High-school senior Anna Blackwell, 18, of Fort Worth, Texas, enjoys playing the piano and drums. This fall she plans to study marketing at Abilene Christian University. Like millions of other seniors, she's been sifting through available student aid; she hopes for a combination of grants, scholarships, and loans to combat the first year's bill of $18,600. She just applied for federal aid. "The grants are great, because, yeah-it's free money," she laughs. Government loans? "Great interest rates and lots of payment options."
Not all students get those same payment options. Some pay more for exactly the same government loans Miss Blackwell wants, depending on whether their school participates in the Federal Family Education Loan Program (FFELP) or the Direct Loan Program (DLP). FFELP students borrow government-backed loans from private vendors that tweak and discount loans to win customers. Vendors can pay part of the origination fee or offer annual interest rebates and short-term interest-free deals. DLP students, however, borrow directly from the government where terms are decreed by federal statute.
FFELP currently controls 70 percent of the multibillion-dollar government student-loan volume, while DLP handles the other 30 percent. That ratio has stood for years, according to Stephanie Babyak of the U.S. Department of Education. Big commercial banks that hold the majority of the student-loan business claim that improved customer service as well as price discounting account for the popularity of the privately run program. "Vendors are tripping over each other to make the program easy for school-based financial aid administrators to administer," said John Dean, special counsel to the Consumer Bank Association.
That's not always been the case. In the early 1990s before the advent of direct lending, colleges were often frustrated with programs and services offered by big private banks. In 1993 President Clinton promised to save both the government and students money and time by eliminating bank "middlemen" through a program of direct borrowing from the government. Advocates hailed the direct-loan program as one-stop shopping for students and colleges. Threatened with the loss of the lucrative student-loan business, big banks were forced to provide better service. "It proved to be a wake-up call to the lenders," said Mr. Dean.
The government began making the direct loans during the 1994-95 academic year, attracting mostly large state schools overwhelmed with sheer student volume (they now account for 65 percent of DLP loans) and small not-for-profit career and trade schools that were scared that FFELP lenders would cut them off because of their students' high default rates.

▸ SUPPLIED ENTRIES:
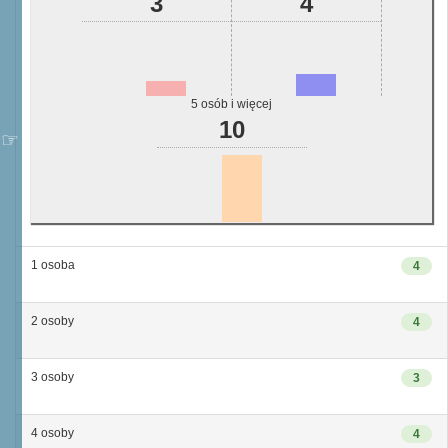
3
4
5 osób i więcej
10
1 osoba
4
2 osoby
4
3 osoby
3
4 osoby
4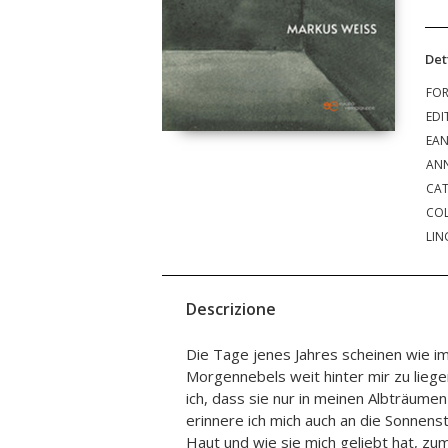
Det
FO
EDI
EA
ANN
CAT
COL
LIN
Descrizione
Die Tage jenes Jahres scheinen wie i
beobachtet, zu einer Fratze verzerrt, bis
Morgennebels weit hinter mir zu lieg
und an jenes Jahr wieder in den Tie
ich, dass sie nur in meinen Albträumen 
Erinnerung ständig überlagert, zu ve
erinnere ich mich auch an die Sonnens
auch nur eine Scherbe des längst ze
Haut und wie sie mich geliebt hat, zu
der Jahre verwischten Bildes erhaschen ka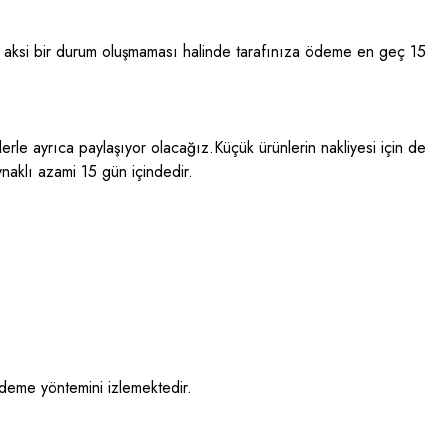
ası, aksi bir durum oluşmaması halinde tarafınıza ödeme en geç 15
zlerle ayrıca paylaşıyor olacağız.Küçük ürünlerin nakliyesi için de
ynaklı azami 15 gün içindedir.
deme yöntemini izlemektedir.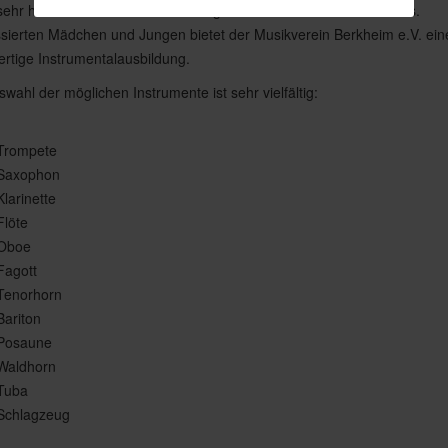
sehr hohen Stellenwert ein. Die Jugend ist die Zukunft des Vereins.
ssierten Mädchen und Jungen bietet der Musikverein Berkheim e.V. ein
rtige Instrumentalausbildung.
swahl der möglichen Instrumente ist sehr vielfältig:
 Trompete
 Saxophon
Klarinette
Flöte
 Oboe
Fagott
 Tenorhorn
Bariton
 Posaune
 Waldhorn
 Tuba
 Schlagzeug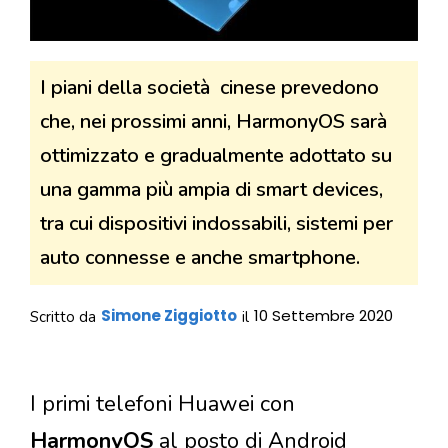
I piani della società cinese prevedono
che, nei prossimi anni, HarmonyOS sarà
ottimizzato e gradualmente adottato su
una gamma più ampia di smart devices,
tra cui dispositivi indossabili, sistemi per
auto connesse e anche smartphone.
Simone Ziggiotto
10 Settembre 2020
Scritto da
il
I primi telefoni Huawei con
HarmonyOS
al posto di Android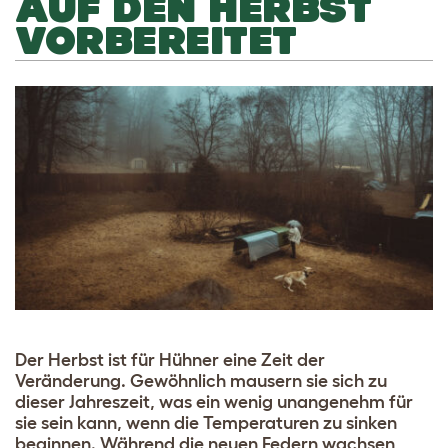
AUF DEN HERBST
VORBEREITET
Der Herbst ist für Hühner eine Zeit der
Veränderung. Gewöhnlich mausern sie sich zu
dieser Jahreszeit, was ein wenig unangenehm für
sie sein kann, wenn die Temperaturen zu sinken
beginnen. Während die neuen Federn wachsen,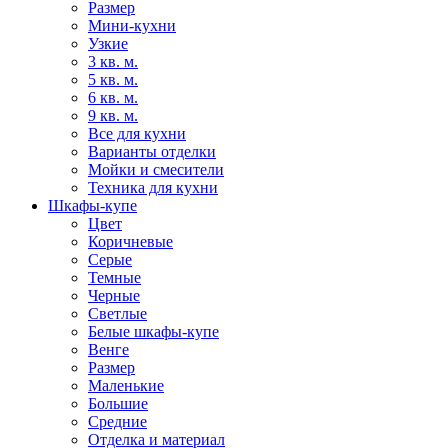
Размер
Мини-кухни
Узкие
3 кв. м.
5 кв. м.
6 кв. м.
9 кв. м.
Все для кухни
Варианты отделки
Мойки и смесители
Техника для кухни
Шкафы-купе
Цвет
Коричневые
Серые
Темные
Черные
Светлые
Белые шкафы-купе
Венге
Размер
Маленькие
Большие
Средние
Отделка и материал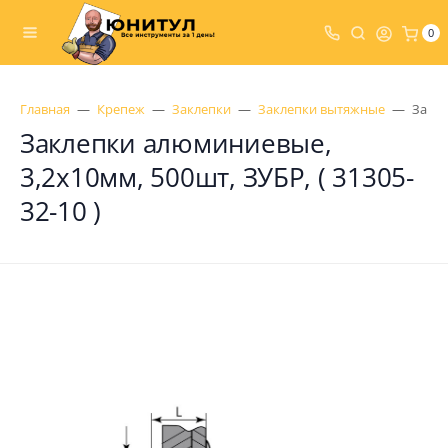
0
Главная
Крепеж
Заклепки
Заклепки вытяжные
Закле
Заклепки алюминиевые,
3,2x10мм, 500шт, ЗУБР, ( 31305-
32-10 )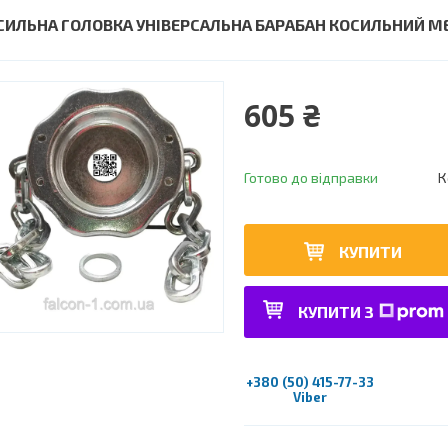
СИЛЬНА ГОЛОВКА УНІВЕРСАЛЬНА БАРАБАН КОСИЛЬНИЙ М
605 ₴
Готово до відправки
К
КУПИТИ
КУПИТИ З
+380 (50) 415-77-33
Viber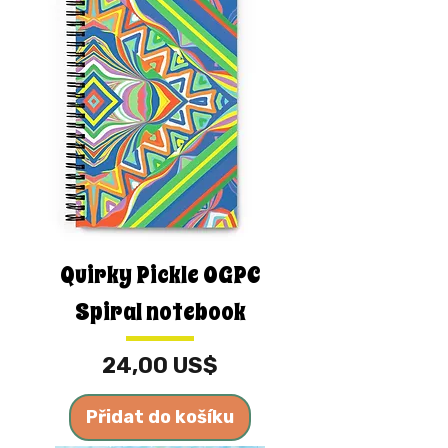
Quirky Pickle OGPC
Spiral notebook
Cena
24,00 US$
Přidat do košíku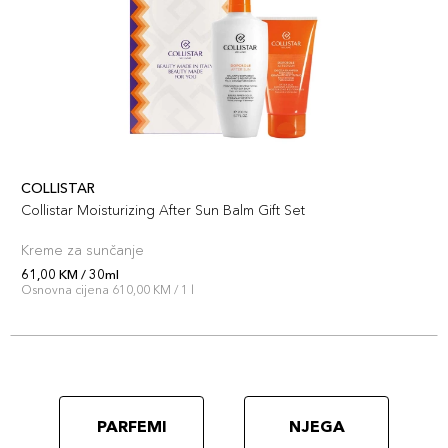
COLLISTAR
Collistar Moisturizing After Sun Balm Gift Set
Kreme za sunčanje
61,00 KM / 30ml
Osnovna cijena 610,00 KM / 1 l
PARFEMI
NJEGA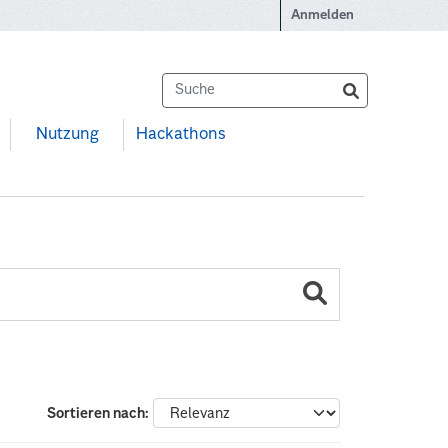
Anmelden
Nutzung
Hackathons
Sortieren nach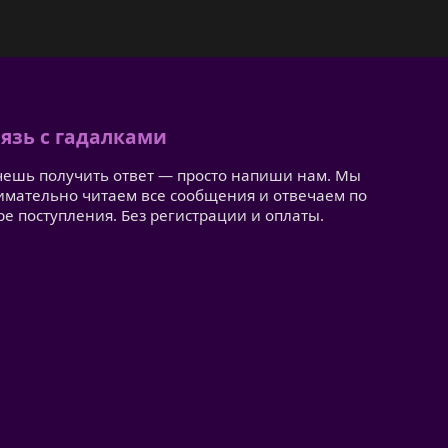
язь с гадалками
чешь получить ответ — просто напиши нам. Мы
имательно читаем все сообщения и отвечаем по
ре поступления. Без регистрации и оплаты.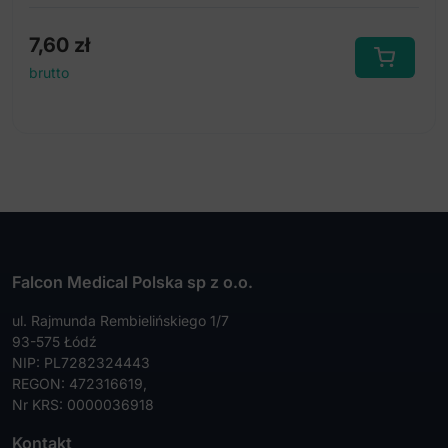
7,60
zł
brutto
Falcon Medical Polska sp z o.o.
ul. Rajmunda Rembielińskiego 1/7
93-575 Łódź
NIP: PL7282324443
REGON: 472316619,
Nr KRS: 0000036918
Kontakt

▸ INSTRUCTIONS FOR THE TASK: Please pick up the piece on federal student loan programs after its final sentence and continue it.

▸ TASK OUTPUT:
But despite the Clinton administration's optimistic predictions seven years ago, students are not saving money or time by borrowing directly from the government. Nor is direct lending saving taxpayers' money. According to a 1999 report by the education department's inspector general, it is no cheaper for the government to offer a direct loan than it is to subsidize private lenders. When interest rates are high, the report said, the government pays more to make DLP loans than it receives back from borrowers repaying DLP loans. Officials from the department disputed the findings.
Some schools still prefer to deal directly with the government, but others are returning to the private-loan program. Indiana University (IU)?one of DLP's 10 largest participants-plans to switch back to FFELP in the 2004-05 academic year. The switch could affect more than $100 million in student loans. Administrators said the change isn't based on DSL dissatisfaction, but on a desire to save money as IU converts to a single system for student loans for all its campuses. Currently only two IU campuses use DLP. The rest prefer FFELP. IU Medical School, for instance, prefers FFELP because banks offer special deals to medical students needing loans.
Politicians continue to see the value in pledging more money to help students pay the soaring cost of higher education. Last January, lawmakers voted to fix federally backed student loans at 6.8 percent beginning in 2006, with the government subsidizing lenders when financial conditions force market rates above that level. "We need to make sure that students continue to have access to higher education through an affordable student-loan program built on a public-private partnership" said Sen. Tim Johnson (D-S.D.), who proposed the bill. Congress is likely to reauthorize student-aid programs in 2004. In the meantime, President Bush's 2003 Education Department budget proposal wants to expand available student financial aid to $54.9 billion, excluding the consolidation of existing student loans-an increase of $2.8 billion over 2002.